Text in PDF recognized as gibberish in any PDFium viewer due to invalid bfrange definitions in ToUnicodeMap
orzFly opened this issue · 1 comments
Bug Report
Description of the problem
Lines 269 to 271 in 485b7e6
Currently, our code generates all ToUnicodeMap entries on a single line. This yields invalid text mapping on any PDFium base viewers (and maybe others).
uint32_t lowcode = lowcode_opt.value();
uint32_t highcode = (lowcode & 0xffffff00) | (highcode_opt.value() & 0xff);
Related Chromium bug: https://bugs.chromium.org/p/pdfium/issues/detail?id=1339#c1
The PDF spec doesn't give too much detail about beginbfrange. I looked around and found the doc below. Based on section 1.4.1 in that doc, the <19ff><1a00><63cf> beginbfrange entry is illegal. The first byte values should be the same for the two source range values in the entry.

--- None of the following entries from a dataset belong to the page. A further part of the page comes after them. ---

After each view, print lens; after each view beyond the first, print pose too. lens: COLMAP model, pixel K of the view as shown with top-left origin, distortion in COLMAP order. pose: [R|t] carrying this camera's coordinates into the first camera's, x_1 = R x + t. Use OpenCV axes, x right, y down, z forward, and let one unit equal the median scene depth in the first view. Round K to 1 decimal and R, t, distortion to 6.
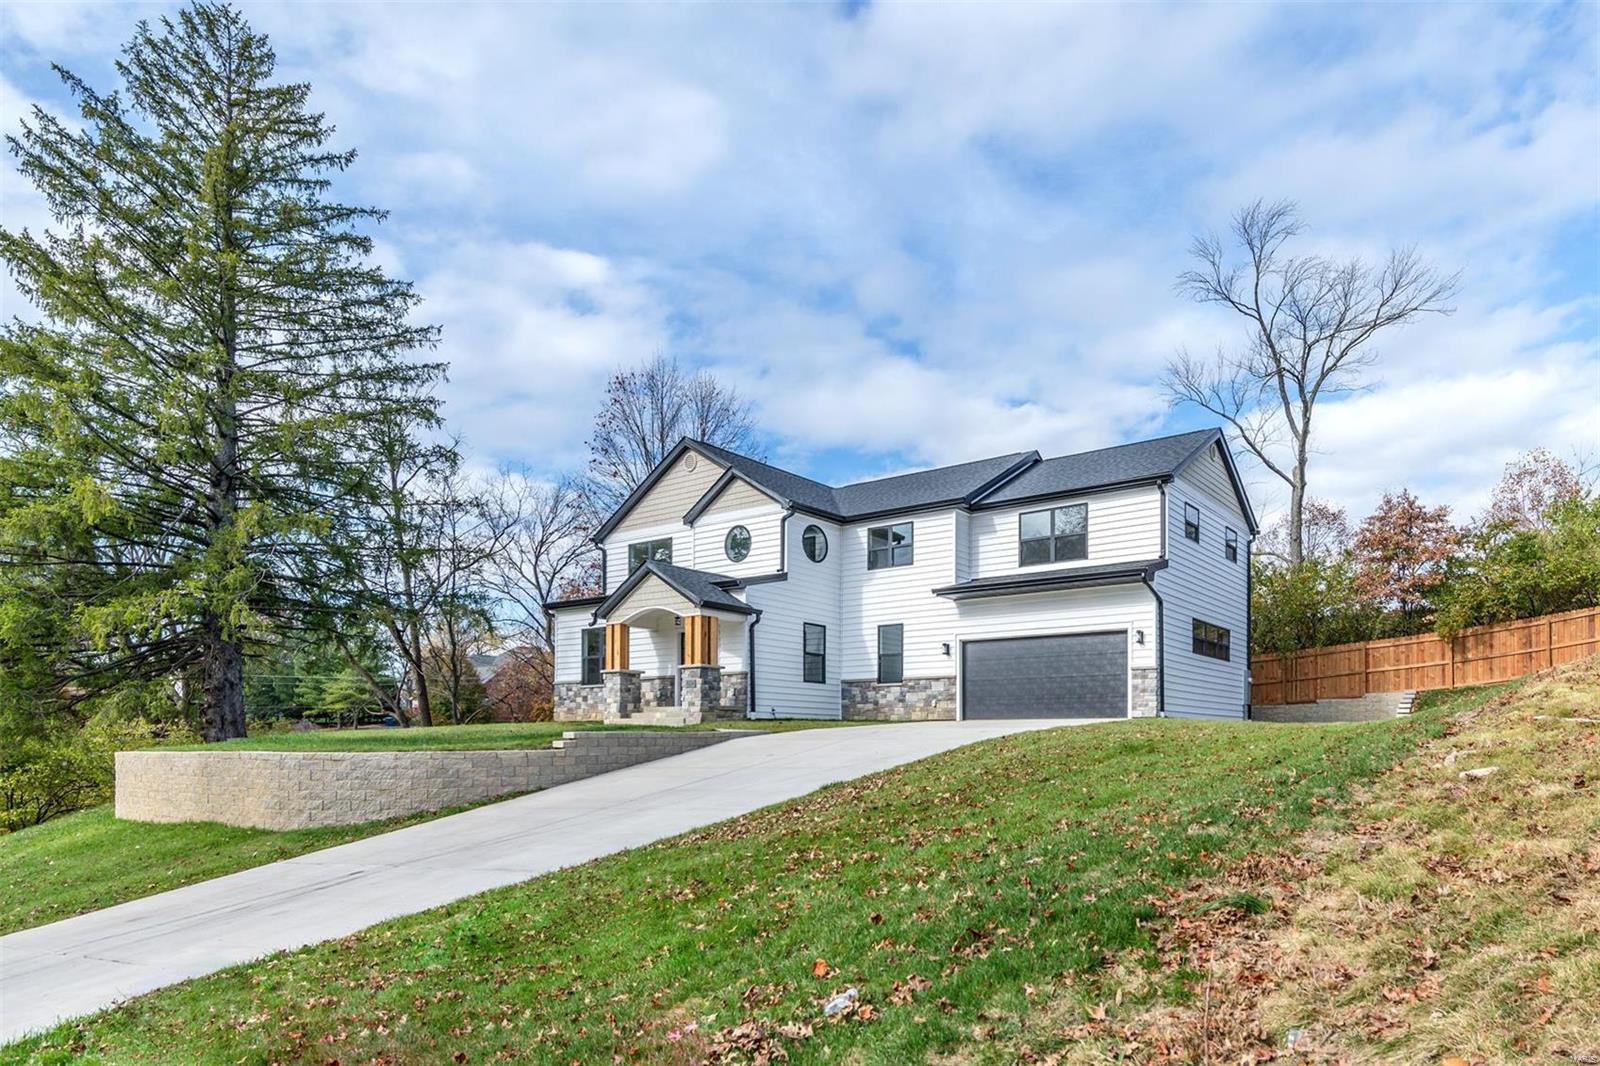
lens RADIAL K [[552.9, 0, 796.3], [0, 552.9, 503.9], [0, 0, 1]] dist [0.007530, 0.000337]
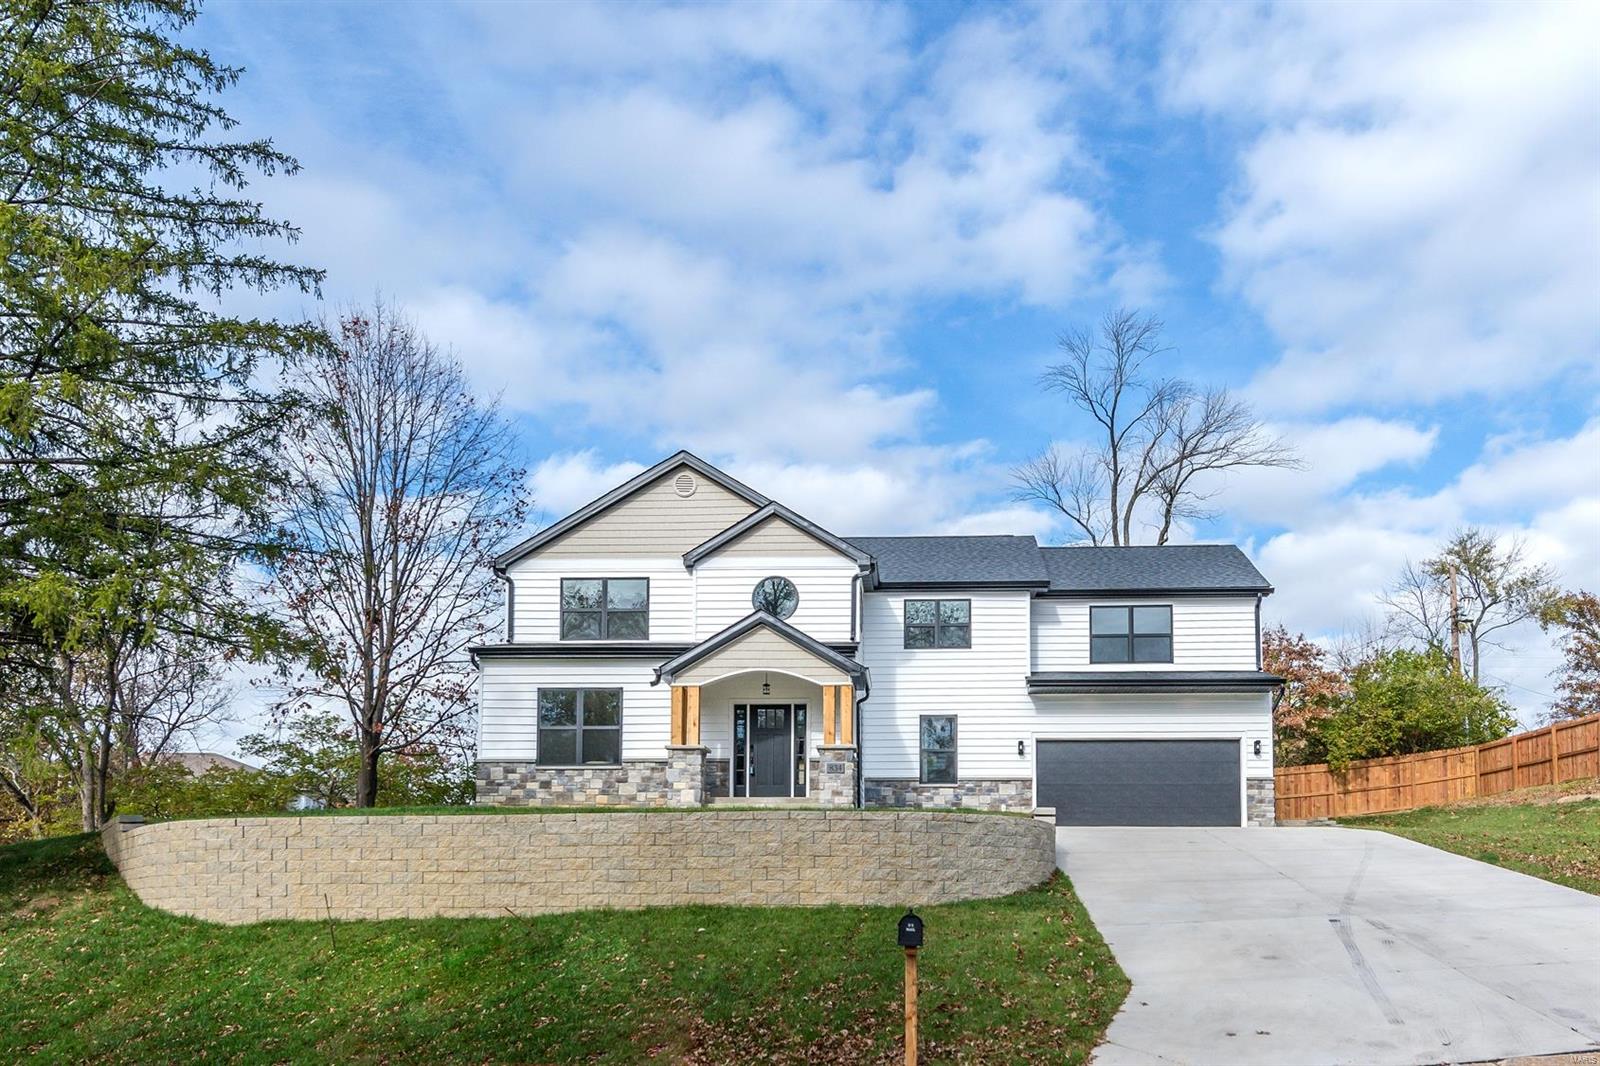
lens RADIAL K [[704.4, 0, 803.1], [0, 704.4, 536.6], [0, 0, 1]] dist [0.016774, 0.000377]
pose [[0.941289, 0.154952, 0.299940, -0.426951], [-0.144492, 0.987869, -0.056890, 0.039073], [-0.305117, 0.010211, 0.952260, 0.017145]]
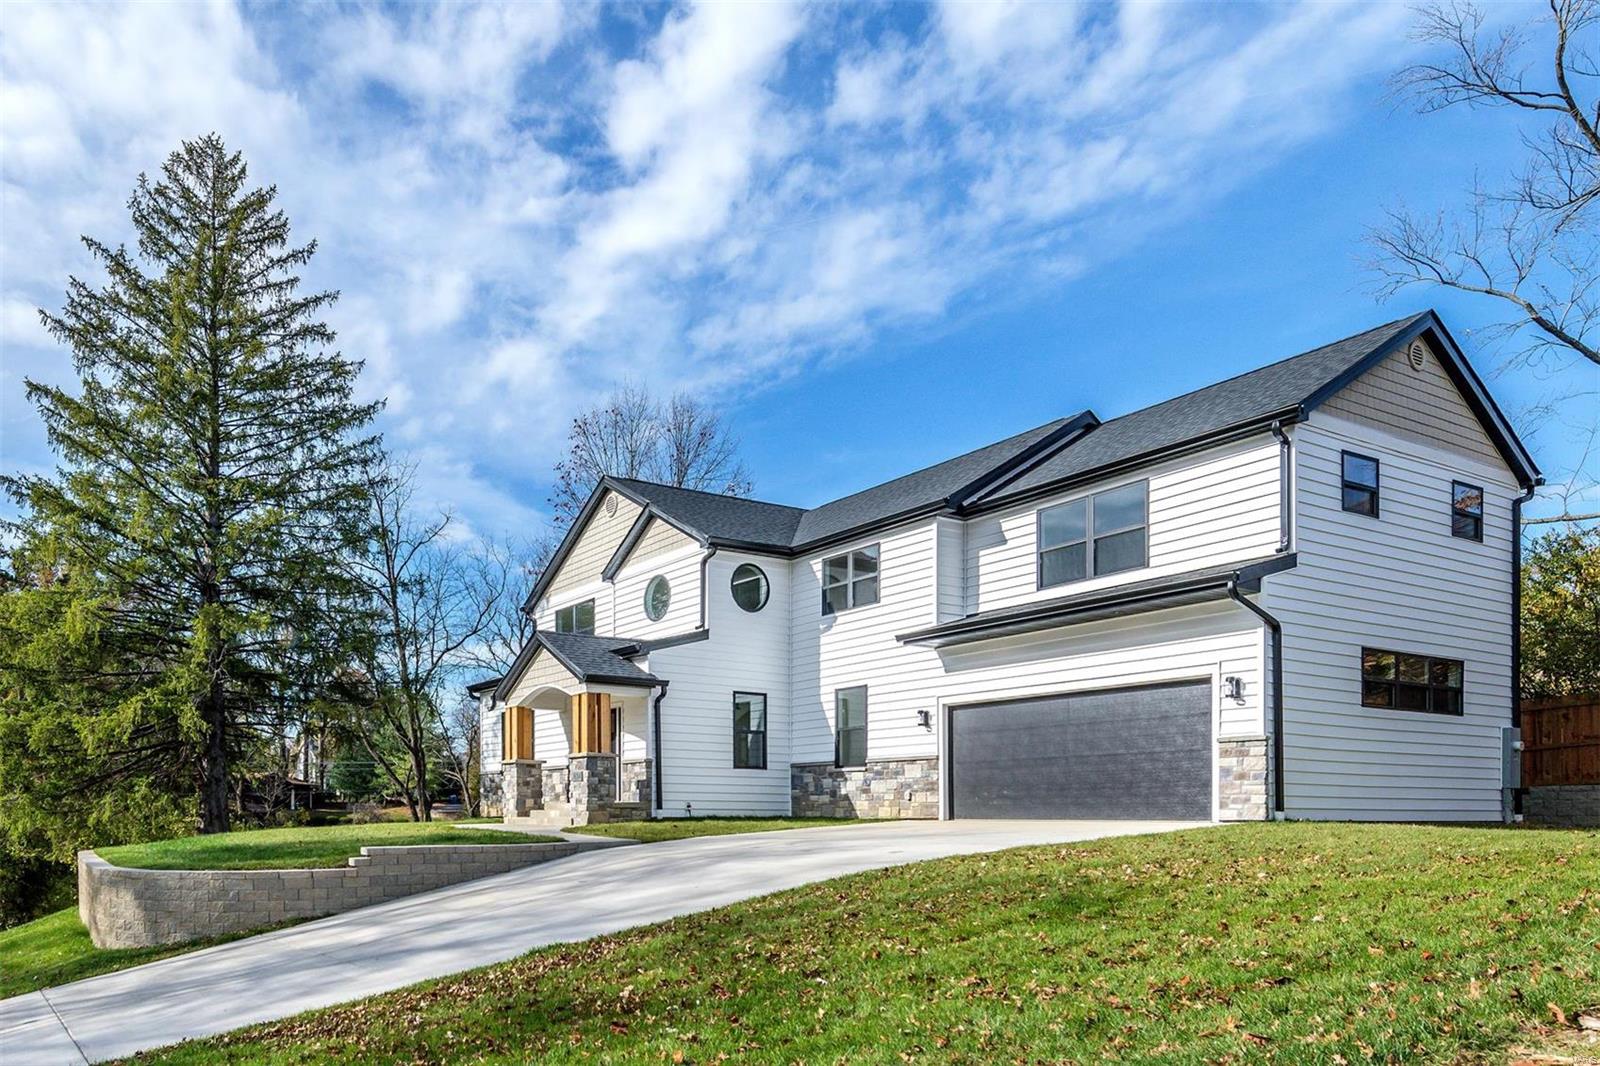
lens RADIAL K [[620.1, 0, 752.7], [0, 620.1, 573.6], [0, 0, 1]] dist [0.004860, -0.000349]
pose [[0.947164, -0.111622, -0.300699, 0.302064], [0.126828, 0.991425, 0.031468, 0.026462], [0.294608, -0.067943, 0.953200, 0.186674]]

https://www.adobe.com/content/dam/acom/en/devnet/acrobat/pdfs/5411.ToUnicode.pdf
The link is moved or removed at this moment. I found another copy at http://www.audentia-gestion.fr/ADOBE/5411.ToUnicode.pdf
Screenshots
Code sample
https://replit.com/@orzFly/pdfkit-tounicode?v=1
test.pdf
I used 258 glyphs in the document, so only the first two (258 % 256 = 2) glyphs is correct - yields "AB" correctly. All the rest are incorrect.
Your environment
- pdfkit version: 0.12.3, or master
- Node version: 12.22.9
- Browser version:
- Google Chrome 122.0.6261.69 Linux x86_64
- WPS Office for Linux 11.1.0.11698
- Chromium 122.0.6261.69 (Official Build) Arch Linux (64-bit)
- Operating System: Linux x86_64
I have a possible fix - will send a pull request later. However, I am not sure how to add unit test about this particular behavior.